Since the 1980s, cyberpunk authors such as William Gibson and Bruce Sterling have also found readers in the mainstream fiction market. Gibson's Neuromancer (1984) (which popularized the word "cyberspace") portrays a world in which distinctions between humans and computers are irrevocably blurred, and the existence of a true self is open to debate. Often described as "post-modern," the themes of cyberpunk have appeared in films such as Ghost in the Shell (1995), Akira (1988), Robocop (1987), and The Matrix trilogy (1999, 2003).

Science fiction films were scant before the 1950s. Méliès's Le Voyage dans la lune ( A Trip to the Moon , 1902), an exploration story in the Verne tradition, is usually considered the first sci-fi production. Méliès pictures a rocket ship of scientists who fly to the moon, are attacked by its primitive inhabitants, the Selenites, and return to Earth. The film is notable for its special effects (elaborately hand-painted sets and props, cleverly simulated underwater shots taken through a fish tank) and for its colonialist narrative of the natural superiority of the white, rational scientist over the barbaric, violent people of foreign lands.

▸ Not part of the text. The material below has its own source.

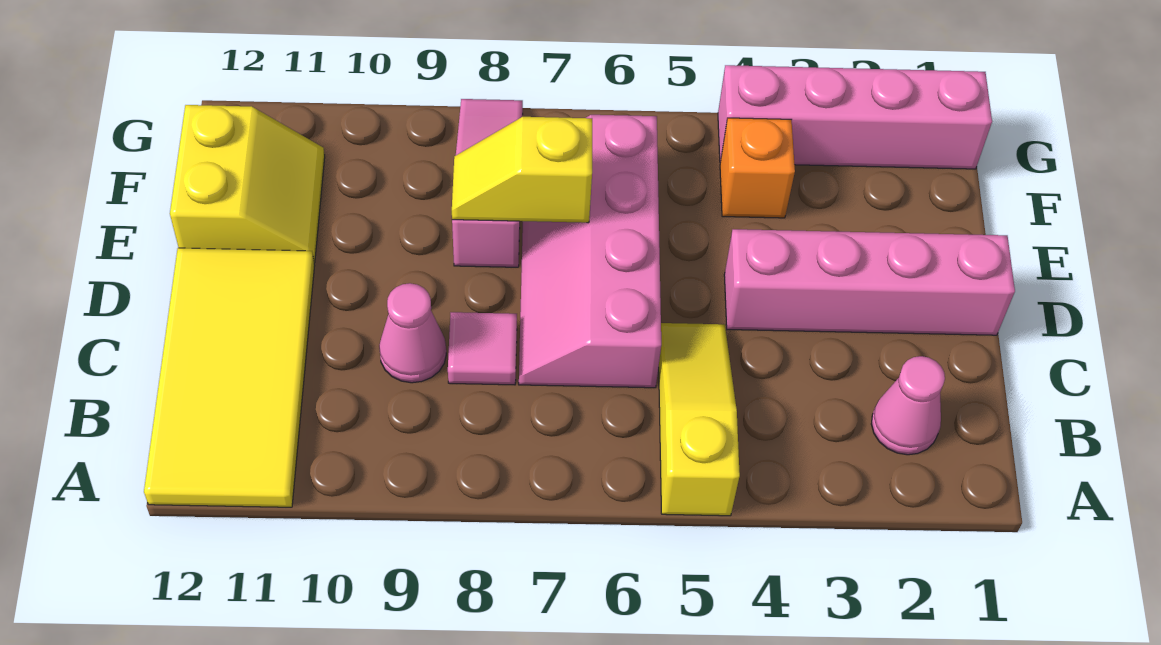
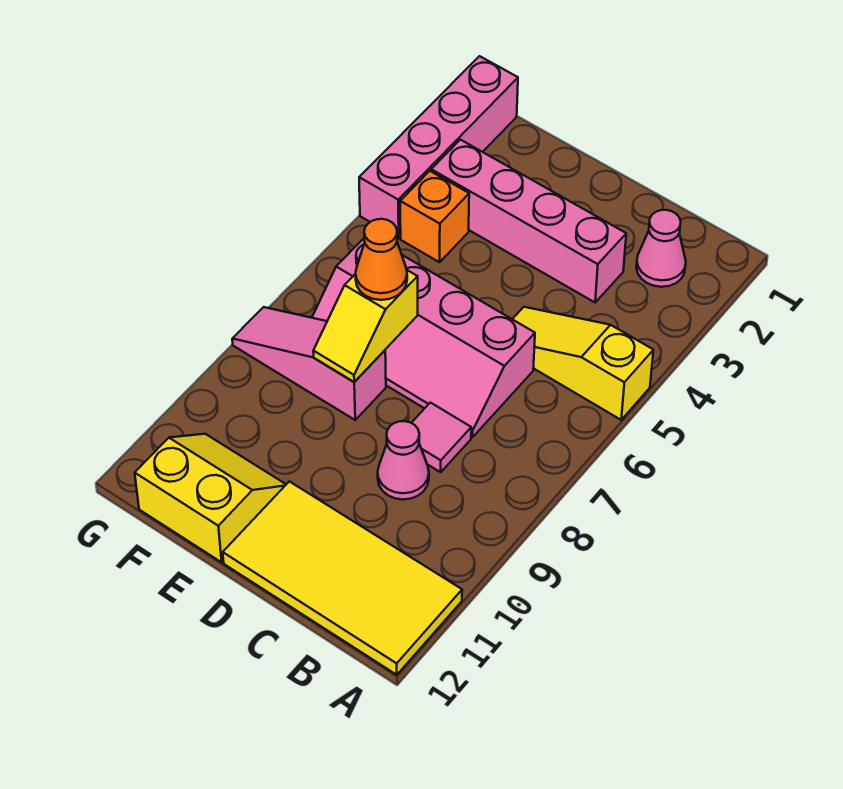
pink 1x4 brick [724,229,1015,335] -> pink 1x4 brick turned to [431,140,626,302]
none -> orange 1x1 cone [356,219,407,300]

After Méliès, the most important pre-1950s sci-fi director is Fritz Lang (1890–1976), who made Metropolis (1927) and Woman in the Moon (1929). While Méliès's vision of lunar travel was fanciful and lacking in scientific detail, Lang was more interested in technical minutiae. For Woman in the Moon he consulted Germany's leading rocket expert, Hermann Oberth, and created an elaborate launching sequence for a multiple stage rocket. This vision was much closer to how actual rockets would later be launched than the depiction in films before and after, which showed rockets being shot off ramps or by guns. Lang also gave viewers the first filmic depiction of a crew floating in zero gravity. Metropolis is frequently debated as a schizophrenic proor anti-Nazi text, though, as film historian Tom Gunning convincingly argues, the film's politics, like its convoluted narrative, are impossible to neatly decipher Me one way or the other. The film was written by Lang's wife, Thea Von Harbou (1888–1954), who later joined the Nazi party. In Metropolis , a futuristic city is powered by laborers who toil on machines beneath the surface. The film's powerful visual design—clearly echoed in Blade Runner —combines gothic and medieval elements with futuristic skyscrapers. An allegory of social power, the film literalizes social relations through topography by putting the powerful above ground and the powerless beneath. Like so many science fiction films that have followed it— Escape from New York (1981), Brazil (1985), Dark City (1998)— Metropolis is a film in which the city is as much a character as any of the flesh and blood protagonists.